PRO TIP: When building your templates, compare your drafts with the format and language provided in any court-approved forms. For example, in Illinois, specific standardized statewide court forms have been approved for use by the Supreme Court Commission on Access to Justice and are required to be accepted in all Illinois courts.

 

By having established templates for use by all in your organization, you keep your work product consistent and professional. Additionally, updates due to changes in statutory requirements or local rules, for example, can be made to the relevant template(s) so outdated versions don’t get reintroduced into your workflow. [Learn how to use templates in Word.]

‘Text only’ copy/paste + Format Painter

Don’t compromise all of your hard work building templates by pasting content in from another source into your document and adding unwanted formatting.

For lawyers, even when you’ve used Quick Parts and templates, you still need to customize your work product with outside materials, such as inserting caselaw.

To keep consistency within your document when you introduce content with copy and paste, be sure to use the “keep text only” option for pasting.
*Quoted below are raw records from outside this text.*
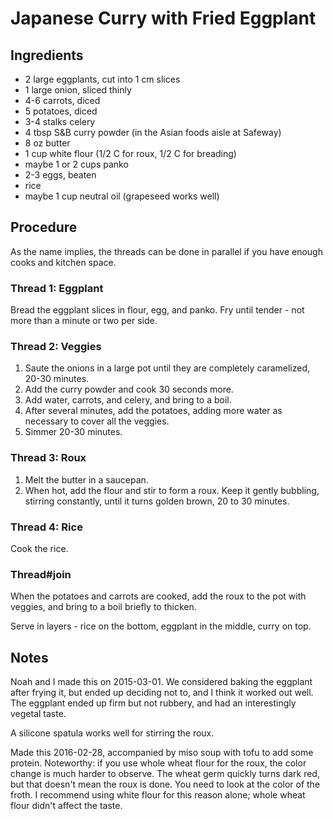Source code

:# Japanese Curry with Fried Eggplant

## Ingredients

- 2 large eggplants, cut into 1 cm slices
- 1 large onion, sliced thinly
- 4-6 carrots, diced
- 5 potatoes, diced
- 3-4 stalks celery
- 4 tbsp S&B curry powder (in the Asian foods aisle at Safeway)
- 8 oz butter
- 1 cup white flour (1/2 C for roux, 1/2 C for breading)
- maybe 1 or 2 cups panko
- 2-3 eggs, beaten
- rice
- maybe 1 cup neutral oil (grapeseed works well)

## Procedure

As the name implies, the threads can be done in parallel if you have enough cooks and kitchen space.

### Thread 1: Eggplant

Bread the eggplant slices in flour, egg, and panko. Fry until tender - not more than a minute or two per side.

### Thread 2: Veggies

1. Saute the onions in a large pot until they are completely caramelized, 20-30 minutes. 
2. Add the curry powder and cook 30 seconds more. 
3. Add water, carrots, and celery, and bring to a boil. 
4. After several minutes, add the potatoes, adding more water as necessary to cover all the veggies. 
5. Simmer 20-30 minutes.

### Thread 3: Roux

1. Melt the butter in a saucepan. 
2. When hot, add the flour and stir to form a roux. Keep it gently bubbling, stirring constantly, until it turns golden brown, 20 to 30 minutes.

### Thread 4: Rice

Cook the rice.

### Thread#join

When the potatoes and carrots are cooked, add the roux to the pot with veggies, and bring to a boil briefly to thicken. 

Serve in layers - rice on the bottom, eggplant in the middle, curry on top.

## Notes

Noah and I made this on 2015-03-01. We considered baking the eggplant after frying it, but ended up deciding not to, and I think it worked out well. The eggplant ended up firm but not rubbery, and had an interestingly vegetal taste.

A silicone spatula works well for stirring the roux.

Made this 2016-02-28, accompanied by miso soup with tofu to add some protein. Noteworthy: if you use whole wheat flour for the roux, the color change is much harder to observe. The wheat germ quickly turns dark red, but that doesn't mean the roux is done. You need to look at the color of the froth. I recommend using white flour for this reason alone; whole wheat flour didn't affect the taste.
When pasting using the “keep text only” option, the content should match the existing formatting of the document.

 

PRO TIP: Set your default pasting command to “keep text only” especially when pasting from other programs such as your internet browser. By default, Word preserves the original formatting when you paste the content into a document using CTRL + V, the paste button, or right-click + paste. [Learn how to control the formatting when you paste text.]

 

You may now easily control the formatting as you wish after pasting.

When using Microsoft Word, one easy way to tell it to match the existing formatting is to use Format Painter. Format painter is on the home tab and quickly applies the same formatting (such as color, font style and size, and border style) to multiple pieces of text.

 

Microsoft Word Format Painter screenshot

 

This is a quick and effective way to make sure your fonts, sizing, spacing, etc., are consistent. [Learn how to use the Format Painter.]

Use Compare Documents

Any lawyer will tell you that words matter. Even proper punctuation matters, as we’ve seen in cases like the missing comma that cost a Portland-based dairy trucking company some $10 million (as the opinion appropriately begins, “For want of a comma, we have this case.”). Much of the value in a lawyer’s work product comes in the content and detail of the carefully crafted prose.
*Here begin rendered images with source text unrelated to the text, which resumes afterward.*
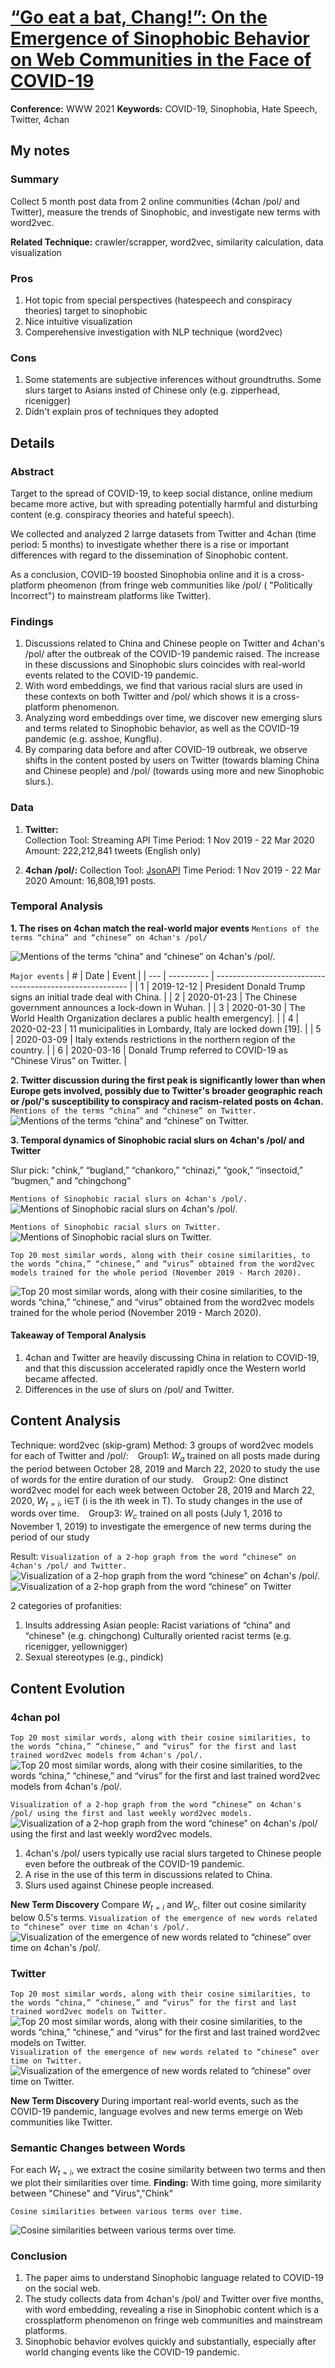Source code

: # [“Go eat a bat, Chang!”: On the Emergence of Sinophobic Behavior on Web Communities in the Face of COVID-19](https://dl.acm.org/doi/10.1145/3442381.3450024)
**Conference:** WWW 2021
**Keywords:** COVID-19, Sinophobia, Hate Speech, Twitter, 4chan

## My notes
### Summary
Collect 5 month post data from 2 online communities (4chan /pol/ and Twitter), measure the trends of Sinophobic, and investigate new terms with word2vec.

**Related Technique:** crawler/scrapper, word2vec, similarity calculation, data visualization

### Pros
1. Hot topic from special perspectives (hatespeech and conspiracy theories) target to sinophobic
2. Nice intuitive visualization
3. Comperehensive investigation with NLP technique (word2vec)

### Cons
1. Some statements are subjective inferences without groundtruths. Some slurs target to Asians insted of Chinese only (e.g. zipperhead, ricenigger)
2. Didn't explain pros of techniques they adopted


## Details
### Abstract
Target to the spread of COVID-19, to keep social distance, online medium became more active, but with spreading potentially harmful and disturbing content (e.g.  conspiracy theories and hateful speech).

We collected and analyzed 2 larrge datasets from Twitter and 4chan (time period: 5 months) to investigate whether there is a rise or important differences with regard to the dissemination of Sinophobic content. 

As a conclusion, COVID-19 boosted Sinophobia online and it is a cross-platform pheomenon (from fringe web communities like /pol/ ( "Politically Incorrect") to mainstream platforms like Twitter).


### Findings
1. Discussions related to China and Chinese people on Twitter and 4chan's /pol/ after the outbreak of the COVID-19 pandemic raised. The increase in these discussions and Sinophobic slurs coincides with real-world events related to the COVID-19 pandemic. 
2. With word embeddings, we find that various racial slurs are used in these contexts on both Twitter and /pol/ which shows it is a cross-platform phenomenon.
3. Analyzing word embeddings over time, we discover new emerging slurs and terms related to Sinophobic behavior, as well as the COVID-19 pandemic (e.g. asshoe, Kungflu).
4. By comparing data before and after COVID-19 outbreak, we observe shifts in the content posted by users on Twitter (towards blaming China and Chinese people) and /pol/ (towards using more and new Sinophobic slurs.).

### Data
1. **Twitter:**  
Collection Tool: Streaming API
Time Period: 1 Nov 2019 - 22 Mar 2020
Amount: 222,212,841 tweets (English only)

2. **4chan /pol/:**
Collection Tool: [JsonAPI](shttps://github.com/4chan/4chan-API)
Time Period: 1 Nov 2019 - 22 Mar 2020
Amount: 16,808,191 posts.


### Temporal Analysis
**1. The rises on 4chan match the real-world major events**
```Mentions of the terms “china” and “chinese” on 4chan's /pol/```

![Mentions of the terms “china” and “chinese” on 4chan's /pol/.](https://dl.acm.org/cms/attachment/f71c0ed8-ad28-404a-b08b-8bc9c250df00/www21-239-fig1.jpg)

```Major events```
| #   | Date       | Event                                                    |
| --- | ---------- | -------------------------------------------------------- |
| 1   | 2019-12-12 | President Donald Trump signs an initial trade deal with China. |
| 2   | 2020-01-23 | The Chinese government announces a lock-down in Wuhan. |
| 3   | 2020-01-30 | The World Health Organization declares a public health emergency]. |
| 4   | 2020-02-23 | 11 municipalities in Lombardy, Italy are locked down [19]. |
| 5   | 2020-03-09 | Italy extends restrictions in the northern region of the country. |
| 6   | 2020-03-16 | Donald Trump referred to COVID-19 as “Chinese Virus” on Twitter. |

**2. Twitter discussion during the first peak is significantly lower than when Europe gets involved, possibly due to Twitter's broader geographic reach or /pol/'s susceptibility to conspiracy and racism-related posts on 4chan.**
```Mentions of the terms “china” and “chinese” on Twitter.```
![Mentions of the terms “china” and “chinese” on Twitter.](https://dl.acm.org/cms/attachment/7ba949bd-303b-46c6-87bc-c64c2a2efdae/www21-239-fig2.jpg)

**3. Temporal dynamics of Sinophobic racial slurs on 4chan's /pol/ and Twitter**

Slur pick: "chink,” “bugland,” “chankoro,” “chinazi,” “gook,” “insectoid,” “bugmen,” and “chingchong”

```Mentions of Sinophobic racial slurs on 4chan's /pol/.```
![Mentions of Sinophobic racial slurs on 4chan's /pol/.](https://dl.acm.org/cms/attachment/559d80e0-8a0d-4e26-83a7-de7cfb8d5cd5/www21-239-fig3.jpg)

```Mentions of Sinophobic racial slurs on Twitter.```
![Mentions of Sinophobic racial slurs on Twitter.](https://dl.acm.org/cms/attachment/227a036a-c1e0-4267-84dd-b1ffb61757f1/www21-239-fig4.jpg)

```Top 20 most similar words, along with their cosine similarities, to the words “china,” “chinese,” and “virus” obtained from the word2vec models trained for the whole period (November 2019 - March 2020).```

![Top 20 most similar words, along with their cosine similarities, to the words “china,” “chinese,” and “virus” obtained from the word2vec models trained for the whole period (November 2019 - March 2020).](https://github.com/AnhZhang1994/LiteratureNotes/blob/main/image/4chantwitterwrod2vec.png?raw=true)

#### Takeaway of Temporal Analysis
1. 4chan and Twitter are heavily discussing China in relation to COVID-19, and that this discussion accelerated rapidly once the Western world became affected.
2.  Differences in the use of slurs on /pol/ and Twitter.

## Content Analysis
Technique: word2vec (skip-gram)
Method: 3 groups of word2vec models for each of Twitter and /pol/:
&ensp; Group1: $W_a$ trained on all posts made during the period between October 28, 2019 and March 22, 2020 to study the use of words for the entire duration of our study.
&ensp; Group2: One distinct word2vec model for each week between October 28, 2019 and March 22, 2020, $W_{t=i}$, i∈T (i is the ith week in T). To study changes in the use of words over time.
&ensp;  Group3: $W_c$ trained on all posts (July 1, 2016 to November 1, 2019) to investigate the emergence of new terms during the period of our study

Result:
```Visualization of a 2-hop graph from the word “chinese” on 4chan's /pol/ and Twitter.```
![Visualization of a 2-hop graph from the word “chinese” on 4chan's /pol/.](https://dl.acm.org/cms/attachment/1a9a4141-187a-4471-9c66-d6835cf24361/www21-239-fig5.jpg)
![Visualization of a 2-hop graph from the word “chinese” on Twitter](https://dl.acm.org/cms/attachment/95f4558e-3148-4ecc-8733-a2705eb02bf1/www21-239-fig6.jpg)

2 categories of profanities:
1. Insults addressing Asian people:
Racist variations of “china” and “chinese" (e.g. chingchong)
Culturally oriented racist terms (e.g. ricenigger, yellownigger)
2. Sexual stereotypes (e.g., pindick)

## Content Evolution
### 4chan pol
```Top 20 most similar words, along with their cosine similarities, to the words “china,” “chinese,” and “virus” for the first and last trained word2vec models from 4chan's /pol/.```
![Top 20 most similar words, along with their cosine similarities, to the words “china,” “chinese,” and “virus” for the first and last trained word2vec models from 4chan's /pol/.](https://github.com/AnhZhang1994/LiteratureNotes/blob/main/image/Top20mostsimilarwords.png?raw=true)


```Visualization of a 2-hop graph from the word “chinese” on 4chan's /pol/ using the first and last weekly word2vec models.```
![Visualization of a 2-hop graph from the word “chinese” on 4chan's /pol/ using the first and last weekly word2vec models.](https://dl.acm.org/cms/attachment/a99b6ec3-43a7-43a4-84d8-2e3493478185/www21-239-fig7.jpg)

1. 4chan's /pol/ users typically use racial slurs targeted to Chinese people even before the outbreak of the COVID-19 pandemic.
2. A rise in the use of this term in discussions related to China.
3. Slurs used against Chinese people increased.

**New Term Discovery**
Compare $W_{t=i}$ and $W_c$, filter out cosine similarity below 0.5's terms.
```Visualization of the emergence of new words related to “chinese” over time on 4chan's /pol/.```
![Visualization of the emergence of new words related to “chinese” over time on 4chan's /pol/.](https://dl.acm.org/cms/attachment/03bda2c6-3c2e-45b3-bfbe-f5367c09c246/www21-239-fig8.jpg)


### Twitter
```Top 20 most similar words, along with their cosine similarities, to the words “china,” “chinese,” and “virus” for the first and last trained word2vec models on Twitter.```
![Top 20 most similar words, along with their cosine similarities, to the words “china,” “chinese,” and “virus” for the first and last trained word2vec models on Twitter.](https://github.com/AnhZhang1994/LiteratureNotes/blob/main/image/top20twitter.png?raw=true)
```Visualization of the emergence of new words related to “chinese” over time on Twitter.```
![Visualization of the emergence of new words related to “chinese” over time on Twitter.](https://dl.acm.org/cms/attachment/2e362ebb-5c75-4a1d-bcba-28d47ce4eeb1/www21-239-fig9.jpg)

**New Term Discovery**
During important real-world events, such as the COVID-19 pandemic, language evolves and new terms emerge on Web communities like Twitter.

### Semantic Changes between Words

For each $W_{t=i}$, we extract the cosine similarity between two terms and then we plot their similarities over time.
**Finding:** With time going, more similarity between "Chinese" and "Virus","Chink"

```Cosine similarities between various terms over time.```

![Cosine similarities between various terms over time.](https://dl.acm.org/cms/attachment/55aceada-3960-4457-8808-e2351ef815e4/www21-239-fig10.jpg)

### Conclusion
1. The paper aims to understand Sinophobic language related to COVID-19 on the social web.
2. The study collects data from 4chan's /pol/ and Twitter over five months, with word embedding, revealing a rise in Sinophobic content which is a crossplatform phenomenon on fringe web communities and mainstream platforms.
3. Sinophobic behavior evolves quickly and substantially, especially after world changing events like the COVID-19 pandemic.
Whether you’re sharing a draft with your client, co-counsel, or even opposing counsel, trusting your own eyes to confirm any and all changes made is an unnecessary risk that can lead to buried mistakes sneaking by.

Let Word do the work for you by using the Compare Documents tool in the Review tab to compare two versions of a document and see how they differ. You can also combine versions from multiple authors into a single document. Learn how to compare and/or merge two versions of a document.

 

Microsoft Compare Documents screenshot

 

Remove metadata

While converting any shared Word document into a PDF may be a good practice, there are times when you need to share the Word version so others can edit it.

Still, you should do all you can to eliminate hidden information (“metadata”) contained in the document, including past tracked changes, comments, and various authors’ names.

When you share your Word document with clients or colleagues, remove the hidden data and personal information on a clean copy.

The Document Inspector feature in Word (under the File tab, then Info, and Check for Issues) helps you find and remove hidden data and personal information in documents you plan to share. [Learn how to remove hidden information from a Word document.]